The celebration of what would have been John Lennon’s 80th birthday, coinciding with the re-start of the English football season produced the usual silly season journalism: the combination of Liverpool, soccer and the Beatles being far too much for people to keep their heads. Locally, Mark Heywood of The Maverick produced an article in which he assured us that Liverpool was a socialist football club and we got a lot about the advanced political thought of Lennon (always referred to as “John”).
The truth is interesting but different. Professional soccer was born in Lancashire and even now it is remarkable how Lancashire clubs dominate. Usually the richest cities (Paris, Madrid, Turin, Milan, Barcelona) dominate, so you’d expect London clubs to lead the way. They don’t. Instead Liverpool, Everton, Man City, Man United lead with a long Lancashire tail behind (Burnley, Blackburn, Preston, Bolton, Blackpool etc) .

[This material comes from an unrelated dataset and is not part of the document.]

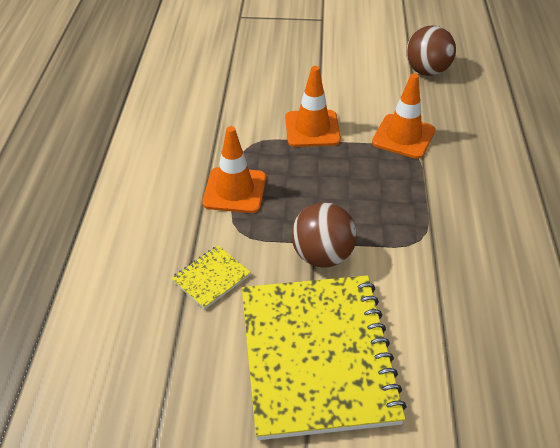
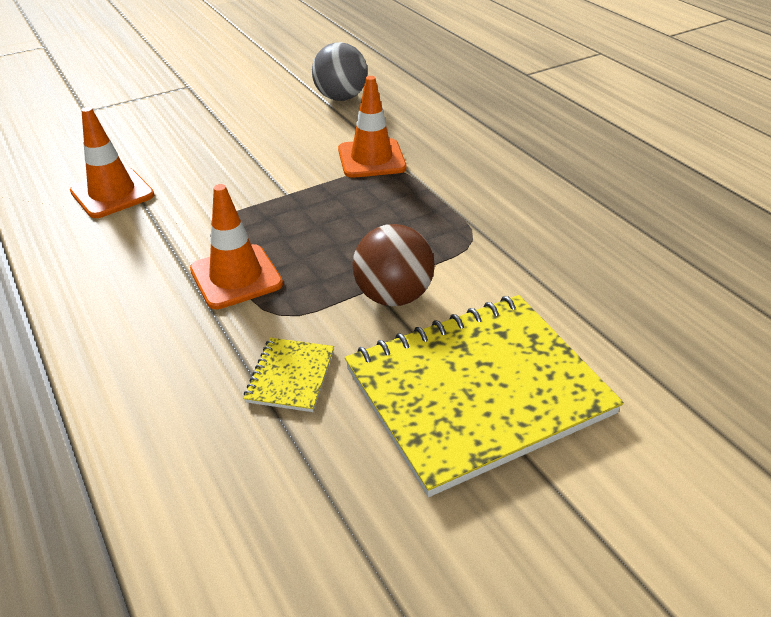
camera: 35 degrees left, 5 degrees down
yellow notebook [242,275,407,440] -> yellow notebook turned 75 degrees counterclockwise [345,295,624,497]
orange traffic cone [285,66,341,147] -> orange traffic cone moved to [70,107,155,218]
brown ball [406,26,456,76] -> grey ball [312,42,368,101]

I grew up on Merseyside amidst the two ruling passions of the area, rock music and soccer. Although mine was a rugby school, we played soccer in the schoolyard every day of the year. Liverpool in the 1950s still had an extensive Atlantic trade and this meant that American rock ‘n roll records circulated in Liverpool long before they got to London. You could sometimes see black American seamen in the streets and they all seemed to be R and B experts.
Liverpool was always deeply conscious of its connection to America. As a child I remember my father showing me the chains in the dock walls in Liverpool where the slaves had been tethered, for there was no hiding the shameful fact that Liverpool’s maritime glories had derived from the slave trade. But the huge Irish migration to the US had created family links to America for many Liverpool Irish families.

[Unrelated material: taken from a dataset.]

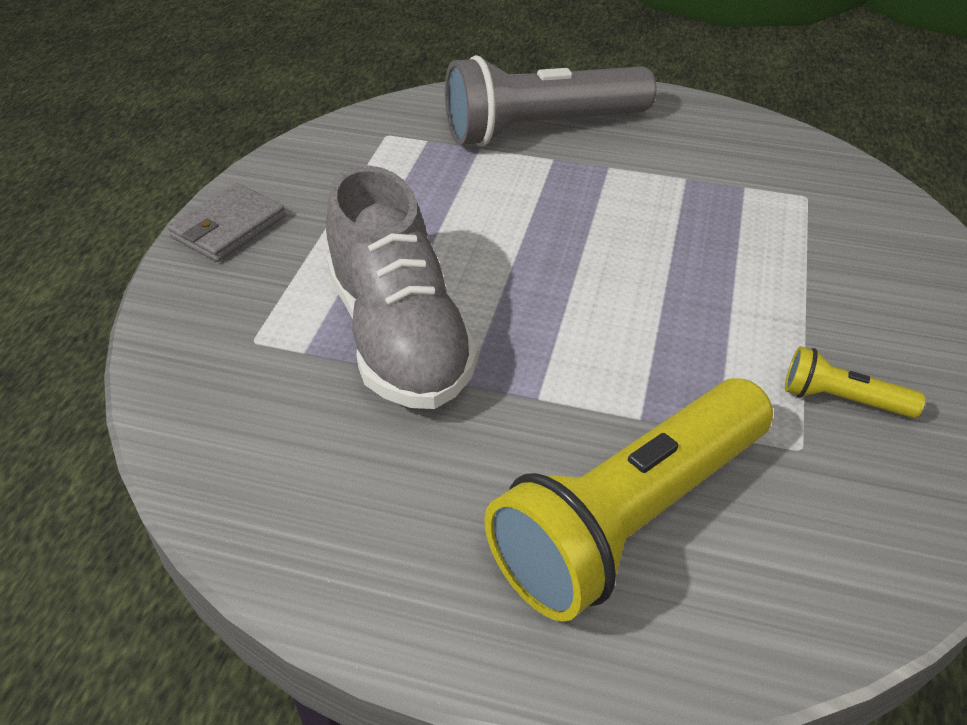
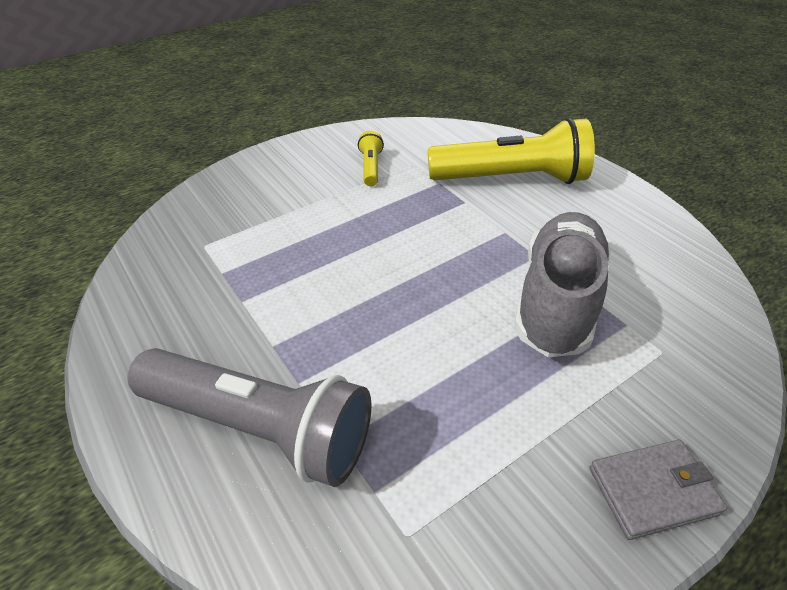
camera: 140 degrees left, 0 degrees up
yellow flashlight [785,346,925,418] -> yellow flashlight turned 150 degrees counterclockwise [358,131,384,186]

One result was that quite obscure black US groups like Frankie Lymon and the Teenagers would play to packed audiences at the Liverpool Empire. Indeed, fading American rock stars soon learned they had fans on Merseyside long after they’d lost theirs in Memphis. In later years, when his career had a long downward dip, Roy Orbison would return time and again to Merseyside and North Wales where he was always massively popular.
To say that soccer was a religion was to miss the point. There has been a huge Irish migration to Liverpool, both Protestant and Catholic, and sectarian feelings were strong. Everton was known as the Catholic club, Liverpool the Protestant. My father, though cheerfully atheist himself, had an Orangeman father and I suspect this was why he signed for Liverpool. He was a phenomenal centre forward and had just scored 120 goals in a season for a local club. (“Mind you”, he said, “eleven of those were penalties. And you should never miss a penalty.” He certainly didn’t.)